A mãe foi jogada em um empurra-empurra burocrático. Ligou para a central do PicPay, no qual o atendente pediu que ela entrasse em contato no número 156, da prefeitura de São Paulo. Quarenta minutos depois, ainda não tinha resposta. “Me disseram que não tinham a informação, porque era uma liberação do estado. Estou nessa luta desde quando que foi liberado pelo governo para ter o direito, e até agora nada”, desabafa.

Desempregada há quase um ano, ela consegue manter as contas como água, luz e a outra parte do aluguel com o auxílio emergencial do governo federal. Recebeu duas parcelas. Mas a terceira, que seria em julho, só vai ser paga em setembro. Agora sobrevive de cestas básicas, que ganha de uma ONG onde as filhas mais novas fazem cursos profissionalizantes e da escola da prefeitura, onde estudam os filhos de 12 e 8 anos. “Esse valor faz muita falta, pois as crianças não vivem somente de arroz e feijão. Tenho que comprar uma carne, pão e bolacha, porque esses itens não vêm na cesta básica”.

Os R$ 55 por mês correspondem a pouco mais de dois reais por dia útil. É pelo menos dez vezes menos do que o vale-alimentação de assessores da Assembleia Legislativa de São Paulo, que recebem mais de R$ 30 para almoçar diariamente.
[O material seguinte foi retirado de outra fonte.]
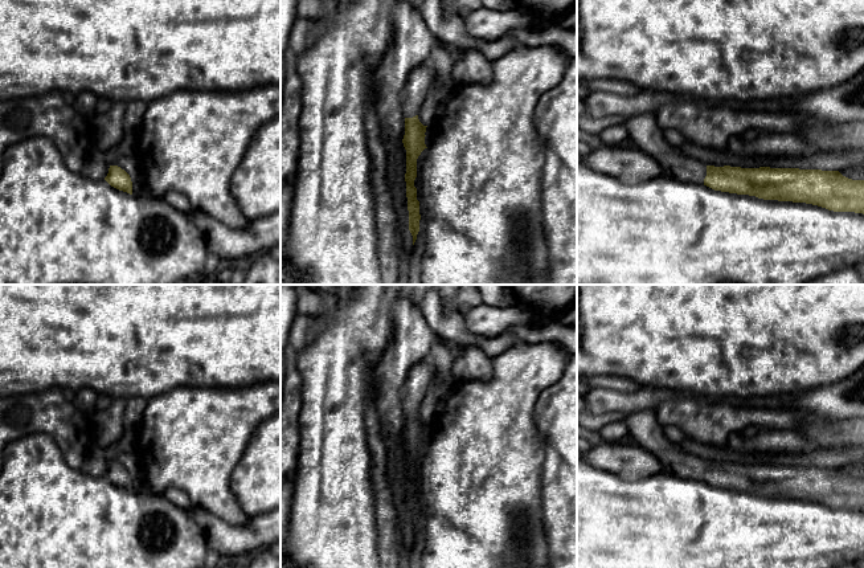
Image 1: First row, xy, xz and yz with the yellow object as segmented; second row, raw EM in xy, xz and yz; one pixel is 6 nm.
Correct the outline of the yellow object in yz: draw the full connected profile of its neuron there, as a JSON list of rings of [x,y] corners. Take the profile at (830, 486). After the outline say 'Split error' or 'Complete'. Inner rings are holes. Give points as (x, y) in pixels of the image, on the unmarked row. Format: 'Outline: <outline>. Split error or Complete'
Outline: [[[654,409],[635,410],[623,422],[632,442],[659,459],[666,471],[679,477],[763,497],[806,499],[834,508],[864,511],[864,477],[848,475],[839,467],[704,462],[667,440]]]. Split error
Mas, para uma família em condições de pobreza ou extrema pobreza, o auxílio, que permite a compra de uma cesta básica econômica, com itens como arroz, feijão e leite em pó, pode ser a diferença entre passar fome ou não.

A merenda escolar chega a corresponder a até 70% das necessidades nutricionais de crianças e adolescentes, segundo Maria Paula de Albuquerque, gerente geral clínica do Centro de Recuperação e Educação Nutricional, uma ONG que cuida de segurança alimentar nas escolas. “Não ter uma merenda escolar com todas as proteínas pode causar anemia, infecções e baixo rendimento nos estudos”, ela nos disse.

‘Entendemos que essa restrição de público é ilegal e inconstitucional, porque alimentação escolar é um direito para todos os alunos da rede pública’.

A pandemia tirou as principais refeições de muitas dessas crianças – não por acaso, a Unicef estimou que a crise deve fazer com que mais de 7 milhões de crianças no mundo fiquem subnutridas.

Os efeitos já são sentidos na Defensoria Pública de São Paulo. “Nessas últimas semanas tem aumentado consideravelmente o número de famílias procurando a defensoria por conta da restrição”, nos disse Ana Carolina Schwann, coordenadora do Núcleo Especializado de Infância e Juventude da Defensoria Pública de São Paulo, uma das responsáveis por processar o estado para universalizar a merenda. “Nós entendemos que essa restrição de público é ilegal e inconstitucional, porque alimentação escolar é um direito para todos os alunos da rede pública”.

Após um pedido da Defensoria Pública e do Ministério Público de São Paulo, a justiça obrigou o estado em abril a fornecer o valor correspondente às refeições para todos os estudantes, sem a condição de ter o CadÚnico. O governo de João Doria recorreu e, seis dias depois, o presidente Tribunal de Justiça de São Paulo, desembargador Geraldo Francisco Franco, acatou os argumentos e suspendeu a extensão do auxílio medida – recursos ainda serão julgados.

“A lei do programa nacional de alimentação escolar diz que um dos seus princípios é a universalidade, ou seja, se está na rede pública tem direito. Em um momento em que a segurança alimentar precisa ser reforçada, muitas famílias que não estavam no CadÚnico vão entrar em uma situação de maior pobreza e negar esse direito é expor elas à uma situação de maior vulnerabilidade”, concordou João Paulo Faustinoni, promotor de justiça do Grupo de Atuação Especial de Educação, também responsável pela ação.

Quando lançou o programa, o governador João Dória disse que os critérios rígidos para receber os benefícios serviriam “para evitar desvio de informação e recursos para os que vivem em extrema pobreza”. Mas a burocracia que ele criou está fazendo exatamente isso.